Saturday, January 12, 2008

Fine Dining with Mobile Devices

Sage advice for our increasingly interconnected world...

People often say we're multi-tasking ourselves to death. Is that really what we're doing? I think not.

I call what we're doing today continuous partial attention, or cpa, for short.


Continuous partial attention and multi-tasking are two different attention strategies, motivated by different impulses. When we multi-task, we are motivated by a desire to be more productive and more efficient. Each activity has the same priority - we eat lunch AND file papers. We stir the soup AND talk on the phone. With multi-tasking, one or more activities is somewhat automatic, like eating lunch or stirring soup. That activity can be paired with another activity that's automatic or with an activity that requires more cognition, like writing an email or talking on the phone. At the core of multi-tasking is a desire to be more productive. We multi-task to CREATE more opportunity for ourselves -time to DO more and time to RELAX more.

In the case of continuous partial attention, we're motivated by a desire not to miss anything.

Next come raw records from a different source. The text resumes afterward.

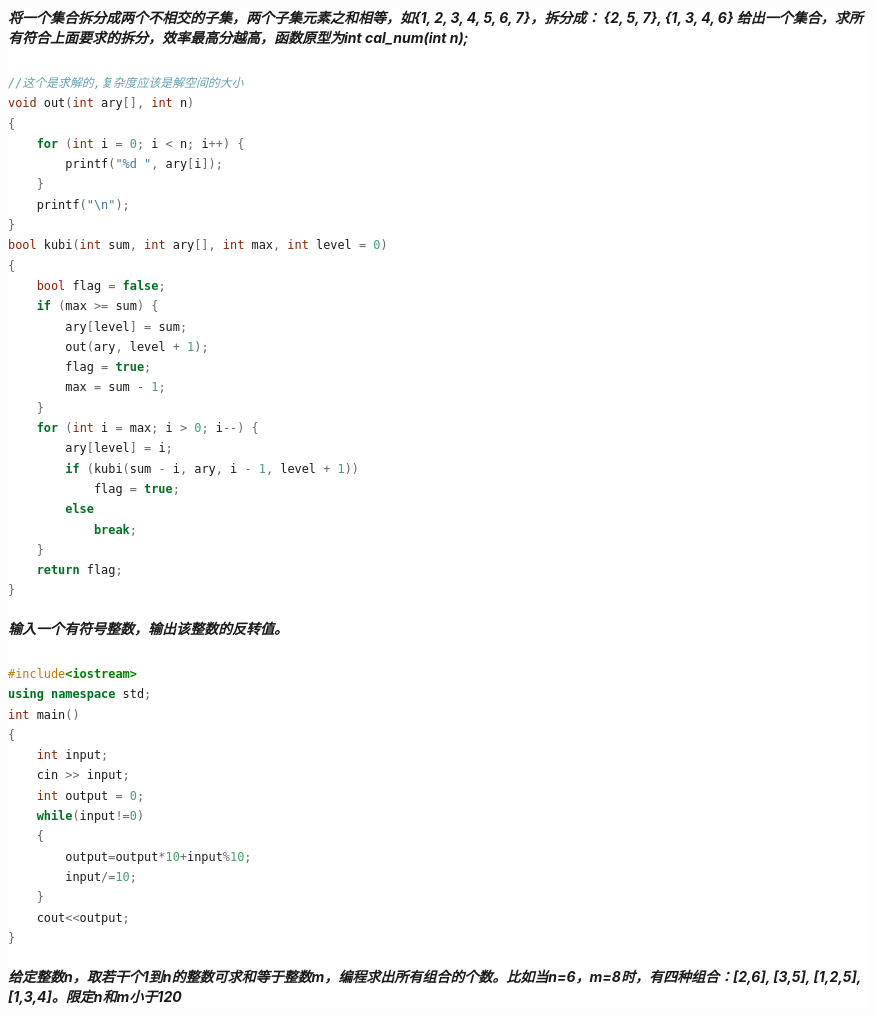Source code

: ##### 将一个集合拆分成两个不相交的子集，两个子集元素之和相等，如{1, 2, 3, 4, 5, 6, 7}，拆分成： {2, 5, 7}, {1, 3, 4, 6} 给出一个集合，求所有符合上面要求的拆分，效率最高分越高，函数原型为int cal_num(int n);

```c++
//这个是求解的,复杂度应该是解空间的大小
void out(int ary[], int n)
{
    for (int i = 0; i < n; i++) {
        printf("%d ", ary[i]);
    }
    printf("\n");
}
bool kubi(int sum, int ary[], int max, int level = 0)
{
    bool flag = false;
    if (max >= sum) {
        ary[level] = sum;
        out(ary, level + 1);
        flag = true;
        max = sum - 1;
    }
    for (int i = max; i > 0; i--) {
        ary[level] = i;
        if (kubi(sum - i, ary, i - 1, level + 1))
            flag = true;
        else
            break;
    }
    return flag;
}
```

##### 输入一个有符号整数，输出该整数的反转值。

```c++
#include<iostream>
using namespace std;
int main()
{
    int input;
    cin >> input;
    int output = 0;
    while(input!=0)
    {
        output=output*10+input%10;
        input/=10;
    }
    cout<<output;
}
```

##### 给定整数n，取若干个1到n的整数可求和等于整数m，编程求出所有组合的个数。比如当n=6，m=8时，有四种组合：[2,6], [3,5], [1,2,5], [1,3,4]。限定n和m小于120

There's a kind of vigilance that is not characteristic of multi-tasking. With cpa, we feel most alive when we're connected, plugged in and in the know. We constantly SCAN for opportunities - activities or people - in any given moment. With every opportunity we ask, "What can I gain here?"


Our opportunity: remembering to find the OFF switch on our devices, now and then, and tune in to the present with engaged attention.

I believe attention is the most powerful tool of the human spirit. We can enhance or augment our attention with practices like meditation and exercise, diffuse it with technologies like email and Blackberries or alter it with pharmaceuticals. In the end, though, we are fully responsible for how we choose to use this extraordinary tool.